--- Given problem ---
Write out the data lines verbatim, from the line containing "pose: elev=245.2 azim=155.9" through the line containing "Dot at: (201, 210)", inclusive. Omit the pictures from your output.

--- Data for the task ---
▼

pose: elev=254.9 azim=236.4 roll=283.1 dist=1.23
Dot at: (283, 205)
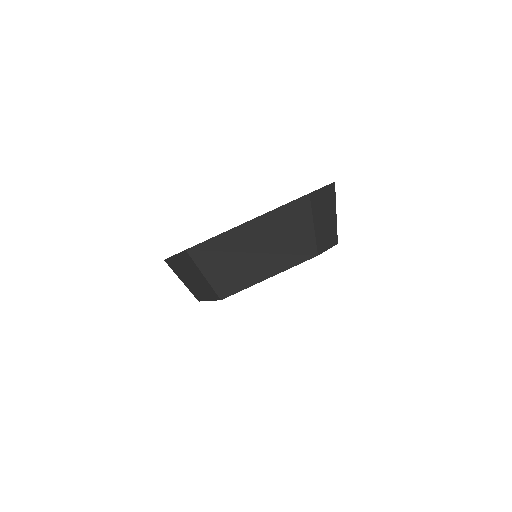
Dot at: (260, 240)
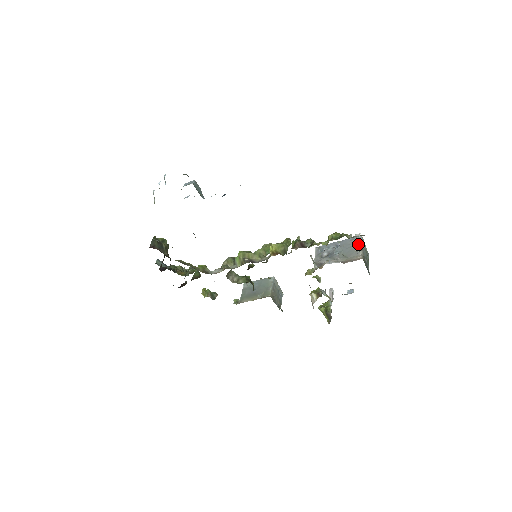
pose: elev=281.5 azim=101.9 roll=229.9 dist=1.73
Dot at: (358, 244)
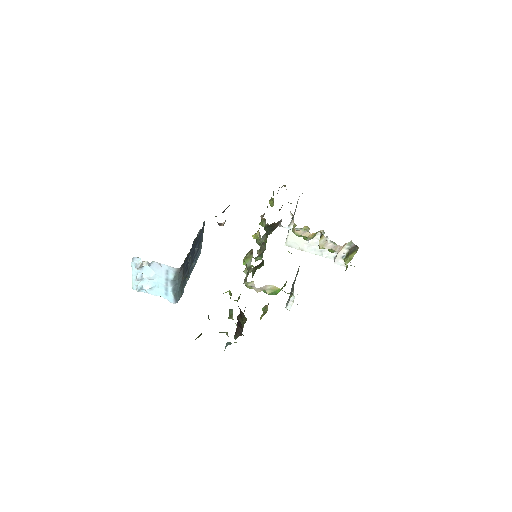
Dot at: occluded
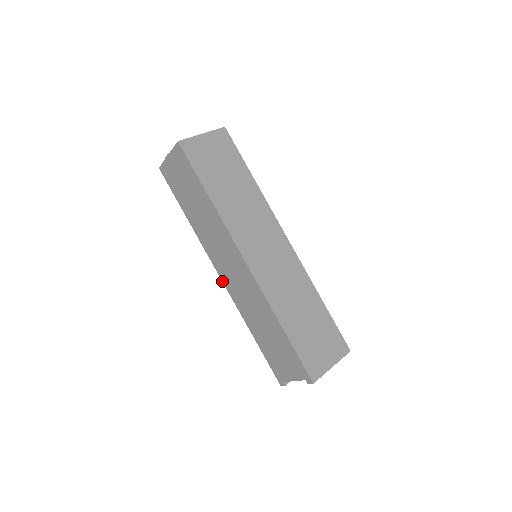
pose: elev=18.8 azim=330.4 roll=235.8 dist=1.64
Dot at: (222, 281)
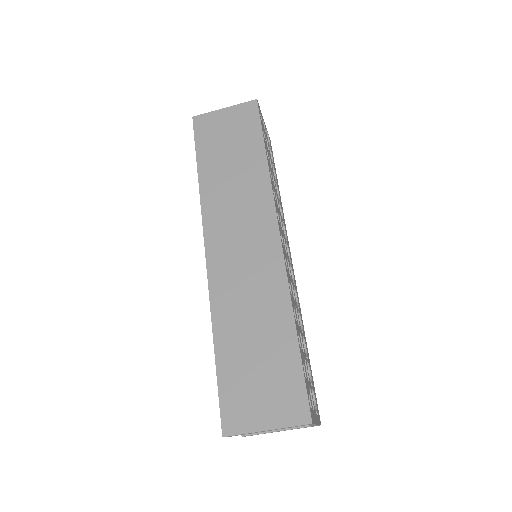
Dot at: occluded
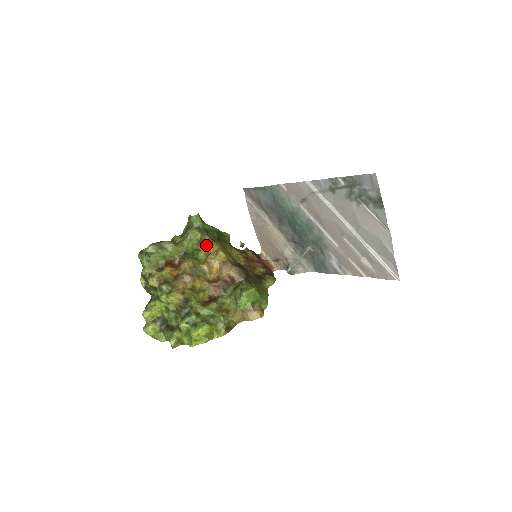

▲
▼

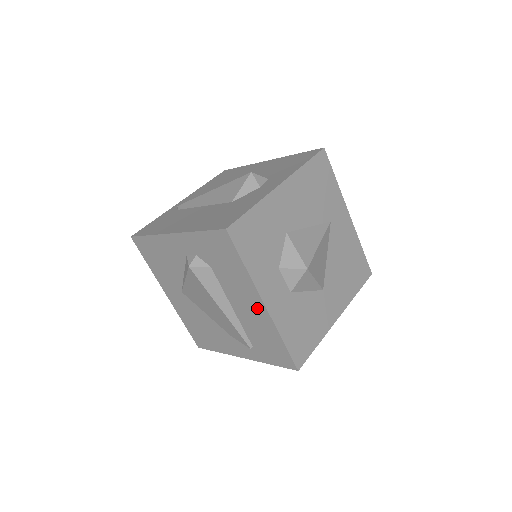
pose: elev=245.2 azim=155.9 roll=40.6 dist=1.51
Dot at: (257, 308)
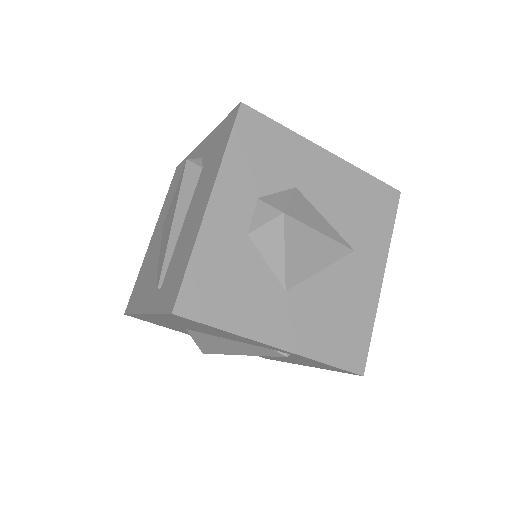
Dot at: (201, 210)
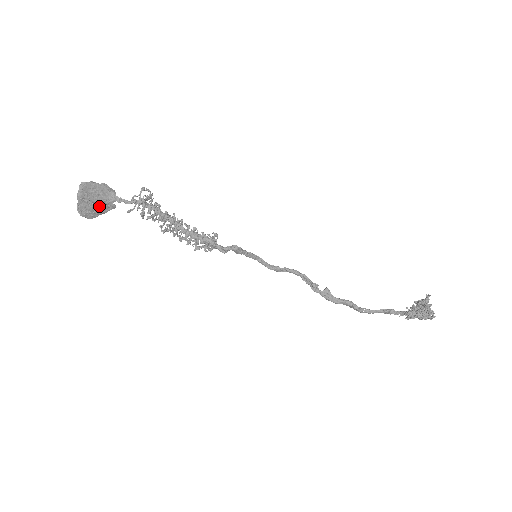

▲
▼

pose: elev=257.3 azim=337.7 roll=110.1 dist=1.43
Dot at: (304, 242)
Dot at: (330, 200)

▲

--- Complete output ---
pose: elev=245.2 azim=155.9 roll=40.6 dist=1.51
Dot at: (257, 308)
Dot at: (201, 210)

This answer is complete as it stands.